» TASK REQUIREMENTS
Taking the records below, count the lines in which "Республика" appears and supply only the count.

[Records contained in a dataset]

=== Begin Enclosure ===

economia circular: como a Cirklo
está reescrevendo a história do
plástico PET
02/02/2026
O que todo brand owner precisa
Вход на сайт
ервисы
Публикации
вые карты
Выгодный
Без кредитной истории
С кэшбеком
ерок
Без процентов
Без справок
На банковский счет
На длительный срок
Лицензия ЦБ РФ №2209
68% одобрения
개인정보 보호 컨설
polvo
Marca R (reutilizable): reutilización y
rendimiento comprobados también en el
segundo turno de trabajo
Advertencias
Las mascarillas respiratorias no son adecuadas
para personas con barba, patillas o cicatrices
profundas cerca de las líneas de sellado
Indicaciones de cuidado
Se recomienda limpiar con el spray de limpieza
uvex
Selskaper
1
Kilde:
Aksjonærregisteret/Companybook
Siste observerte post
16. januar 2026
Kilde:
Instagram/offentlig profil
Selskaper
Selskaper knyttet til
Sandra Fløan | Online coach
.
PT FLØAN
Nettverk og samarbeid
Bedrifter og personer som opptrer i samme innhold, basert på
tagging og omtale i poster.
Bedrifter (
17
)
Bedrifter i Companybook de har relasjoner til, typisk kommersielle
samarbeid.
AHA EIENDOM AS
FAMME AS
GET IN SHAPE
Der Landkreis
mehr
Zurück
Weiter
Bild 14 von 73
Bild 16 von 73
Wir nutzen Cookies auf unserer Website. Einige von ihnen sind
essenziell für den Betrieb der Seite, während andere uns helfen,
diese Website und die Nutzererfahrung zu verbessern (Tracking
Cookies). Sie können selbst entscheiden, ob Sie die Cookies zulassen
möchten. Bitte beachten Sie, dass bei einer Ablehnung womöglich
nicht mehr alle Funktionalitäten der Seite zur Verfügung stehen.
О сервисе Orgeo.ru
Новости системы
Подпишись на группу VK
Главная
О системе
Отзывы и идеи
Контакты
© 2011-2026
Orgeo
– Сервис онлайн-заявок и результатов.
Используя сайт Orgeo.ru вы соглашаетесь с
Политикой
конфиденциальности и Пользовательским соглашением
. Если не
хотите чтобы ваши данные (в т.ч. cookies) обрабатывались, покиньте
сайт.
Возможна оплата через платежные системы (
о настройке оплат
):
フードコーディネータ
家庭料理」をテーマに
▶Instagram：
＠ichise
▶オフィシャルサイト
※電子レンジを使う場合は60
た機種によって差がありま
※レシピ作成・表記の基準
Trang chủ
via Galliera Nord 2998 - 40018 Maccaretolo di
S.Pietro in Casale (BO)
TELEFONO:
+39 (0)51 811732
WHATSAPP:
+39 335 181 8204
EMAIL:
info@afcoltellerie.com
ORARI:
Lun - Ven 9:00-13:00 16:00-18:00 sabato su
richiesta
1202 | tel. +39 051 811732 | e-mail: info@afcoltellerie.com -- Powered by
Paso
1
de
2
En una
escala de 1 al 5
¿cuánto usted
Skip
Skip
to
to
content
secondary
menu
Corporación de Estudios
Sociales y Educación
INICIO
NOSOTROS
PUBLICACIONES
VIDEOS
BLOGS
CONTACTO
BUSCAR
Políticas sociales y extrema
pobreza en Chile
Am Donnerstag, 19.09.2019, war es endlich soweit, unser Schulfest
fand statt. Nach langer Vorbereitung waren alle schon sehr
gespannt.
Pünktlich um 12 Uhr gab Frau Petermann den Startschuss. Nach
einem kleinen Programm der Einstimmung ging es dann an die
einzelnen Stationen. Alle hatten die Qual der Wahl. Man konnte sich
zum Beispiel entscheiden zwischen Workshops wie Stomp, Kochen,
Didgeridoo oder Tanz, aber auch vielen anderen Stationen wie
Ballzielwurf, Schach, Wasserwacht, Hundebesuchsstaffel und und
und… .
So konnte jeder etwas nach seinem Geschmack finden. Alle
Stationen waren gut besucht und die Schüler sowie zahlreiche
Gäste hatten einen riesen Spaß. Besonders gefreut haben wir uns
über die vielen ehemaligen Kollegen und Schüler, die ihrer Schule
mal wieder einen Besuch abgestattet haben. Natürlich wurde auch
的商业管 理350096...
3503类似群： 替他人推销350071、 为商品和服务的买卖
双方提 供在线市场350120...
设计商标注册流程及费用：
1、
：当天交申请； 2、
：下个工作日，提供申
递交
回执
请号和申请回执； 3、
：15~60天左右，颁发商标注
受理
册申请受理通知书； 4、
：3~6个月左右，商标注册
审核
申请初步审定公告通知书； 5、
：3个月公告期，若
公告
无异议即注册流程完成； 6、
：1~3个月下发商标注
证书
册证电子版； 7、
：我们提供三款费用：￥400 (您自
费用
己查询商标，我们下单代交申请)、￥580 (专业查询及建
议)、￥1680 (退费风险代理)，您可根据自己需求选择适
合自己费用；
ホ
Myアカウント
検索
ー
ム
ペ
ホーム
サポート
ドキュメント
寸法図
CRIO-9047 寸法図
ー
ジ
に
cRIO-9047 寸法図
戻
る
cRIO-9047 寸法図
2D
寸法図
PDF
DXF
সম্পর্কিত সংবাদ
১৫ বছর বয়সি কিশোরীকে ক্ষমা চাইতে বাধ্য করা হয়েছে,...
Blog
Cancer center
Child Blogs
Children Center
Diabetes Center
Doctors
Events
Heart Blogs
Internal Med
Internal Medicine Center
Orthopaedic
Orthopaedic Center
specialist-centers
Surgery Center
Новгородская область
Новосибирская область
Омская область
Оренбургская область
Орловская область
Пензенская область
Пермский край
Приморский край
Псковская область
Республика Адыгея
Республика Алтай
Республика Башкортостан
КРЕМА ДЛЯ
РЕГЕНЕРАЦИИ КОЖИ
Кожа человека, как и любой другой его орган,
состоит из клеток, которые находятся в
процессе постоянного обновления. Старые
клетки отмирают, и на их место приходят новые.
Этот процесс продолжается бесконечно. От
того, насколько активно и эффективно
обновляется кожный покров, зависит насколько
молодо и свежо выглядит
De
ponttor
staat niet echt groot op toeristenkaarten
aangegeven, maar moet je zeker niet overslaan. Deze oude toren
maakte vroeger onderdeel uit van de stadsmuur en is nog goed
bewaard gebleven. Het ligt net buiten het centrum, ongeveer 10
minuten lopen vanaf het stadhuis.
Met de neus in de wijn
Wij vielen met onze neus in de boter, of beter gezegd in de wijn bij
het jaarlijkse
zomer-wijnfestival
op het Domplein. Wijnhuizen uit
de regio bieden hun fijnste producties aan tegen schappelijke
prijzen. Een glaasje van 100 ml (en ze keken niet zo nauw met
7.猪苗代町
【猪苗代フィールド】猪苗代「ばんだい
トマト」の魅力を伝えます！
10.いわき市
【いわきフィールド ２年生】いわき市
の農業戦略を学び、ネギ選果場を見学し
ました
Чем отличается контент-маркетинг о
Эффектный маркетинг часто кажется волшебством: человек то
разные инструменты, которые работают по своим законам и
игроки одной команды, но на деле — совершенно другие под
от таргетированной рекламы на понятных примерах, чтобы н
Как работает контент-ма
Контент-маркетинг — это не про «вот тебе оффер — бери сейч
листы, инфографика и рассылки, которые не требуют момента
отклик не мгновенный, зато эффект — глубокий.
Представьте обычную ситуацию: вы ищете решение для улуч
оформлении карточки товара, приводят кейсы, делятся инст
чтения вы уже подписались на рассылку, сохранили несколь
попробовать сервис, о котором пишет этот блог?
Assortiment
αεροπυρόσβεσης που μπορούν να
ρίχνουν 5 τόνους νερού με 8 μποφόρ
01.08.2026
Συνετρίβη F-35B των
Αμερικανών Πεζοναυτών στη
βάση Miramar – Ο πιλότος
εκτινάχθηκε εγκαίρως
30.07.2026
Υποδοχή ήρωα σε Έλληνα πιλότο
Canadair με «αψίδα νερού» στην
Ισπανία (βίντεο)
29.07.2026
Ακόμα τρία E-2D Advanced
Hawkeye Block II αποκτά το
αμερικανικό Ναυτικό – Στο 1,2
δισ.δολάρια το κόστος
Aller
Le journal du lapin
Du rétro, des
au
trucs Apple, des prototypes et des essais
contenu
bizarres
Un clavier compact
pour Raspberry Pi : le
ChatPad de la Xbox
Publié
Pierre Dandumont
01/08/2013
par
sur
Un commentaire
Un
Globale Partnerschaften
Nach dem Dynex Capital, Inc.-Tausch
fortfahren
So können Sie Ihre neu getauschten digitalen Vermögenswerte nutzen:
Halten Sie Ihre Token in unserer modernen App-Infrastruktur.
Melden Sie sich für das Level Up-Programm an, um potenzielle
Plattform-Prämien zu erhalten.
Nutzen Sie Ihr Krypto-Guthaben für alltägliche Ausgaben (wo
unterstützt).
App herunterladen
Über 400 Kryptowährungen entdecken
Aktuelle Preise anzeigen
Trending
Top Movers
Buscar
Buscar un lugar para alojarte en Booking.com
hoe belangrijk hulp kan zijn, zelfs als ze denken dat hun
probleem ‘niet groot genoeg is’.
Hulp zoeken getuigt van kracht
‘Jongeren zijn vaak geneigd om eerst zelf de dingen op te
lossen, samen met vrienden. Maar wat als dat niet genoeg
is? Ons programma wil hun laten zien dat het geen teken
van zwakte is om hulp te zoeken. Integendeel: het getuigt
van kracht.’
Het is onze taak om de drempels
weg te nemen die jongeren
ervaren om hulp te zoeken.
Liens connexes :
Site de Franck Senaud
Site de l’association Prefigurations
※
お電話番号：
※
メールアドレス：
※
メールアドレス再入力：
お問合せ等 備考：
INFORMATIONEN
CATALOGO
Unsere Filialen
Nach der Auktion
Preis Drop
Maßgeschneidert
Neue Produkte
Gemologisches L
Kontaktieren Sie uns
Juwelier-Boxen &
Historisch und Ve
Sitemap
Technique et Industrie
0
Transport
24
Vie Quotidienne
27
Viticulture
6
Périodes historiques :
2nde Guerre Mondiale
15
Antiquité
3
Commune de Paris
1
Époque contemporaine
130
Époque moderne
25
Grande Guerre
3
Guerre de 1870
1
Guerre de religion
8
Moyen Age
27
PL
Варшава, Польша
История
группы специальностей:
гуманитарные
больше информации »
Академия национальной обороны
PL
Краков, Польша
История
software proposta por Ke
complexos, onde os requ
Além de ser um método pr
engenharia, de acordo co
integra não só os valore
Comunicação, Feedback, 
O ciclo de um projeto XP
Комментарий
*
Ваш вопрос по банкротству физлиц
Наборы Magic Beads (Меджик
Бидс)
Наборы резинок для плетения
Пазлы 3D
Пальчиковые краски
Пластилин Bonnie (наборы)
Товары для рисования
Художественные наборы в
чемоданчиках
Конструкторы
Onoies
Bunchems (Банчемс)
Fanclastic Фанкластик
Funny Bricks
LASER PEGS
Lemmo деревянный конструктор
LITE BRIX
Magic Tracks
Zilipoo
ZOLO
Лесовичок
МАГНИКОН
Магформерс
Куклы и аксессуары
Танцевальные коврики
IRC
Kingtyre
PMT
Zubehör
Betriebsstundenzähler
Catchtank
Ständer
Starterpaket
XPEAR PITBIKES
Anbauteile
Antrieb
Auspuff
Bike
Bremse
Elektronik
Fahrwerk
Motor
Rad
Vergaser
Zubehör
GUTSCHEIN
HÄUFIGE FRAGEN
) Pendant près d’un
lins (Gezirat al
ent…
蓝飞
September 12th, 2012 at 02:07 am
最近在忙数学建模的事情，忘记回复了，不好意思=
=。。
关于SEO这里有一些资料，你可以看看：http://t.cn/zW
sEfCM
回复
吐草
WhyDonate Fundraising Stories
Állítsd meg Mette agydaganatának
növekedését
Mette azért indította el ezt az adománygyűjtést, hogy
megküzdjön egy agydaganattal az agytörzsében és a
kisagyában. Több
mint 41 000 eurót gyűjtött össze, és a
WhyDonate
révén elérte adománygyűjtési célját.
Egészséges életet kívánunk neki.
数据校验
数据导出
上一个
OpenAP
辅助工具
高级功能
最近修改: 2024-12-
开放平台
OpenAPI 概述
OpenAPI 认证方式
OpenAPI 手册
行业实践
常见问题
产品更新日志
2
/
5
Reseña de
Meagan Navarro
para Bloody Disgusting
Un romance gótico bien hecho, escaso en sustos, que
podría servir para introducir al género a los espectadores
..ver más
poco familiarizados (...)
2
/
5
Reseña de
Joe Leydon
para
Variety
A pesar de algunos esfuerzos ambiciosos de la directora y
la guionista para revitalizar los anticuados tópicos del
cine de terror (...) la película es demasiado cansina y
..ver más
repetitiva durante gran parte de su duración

=== End Enclosure ===

» EXERCISE RESULT
3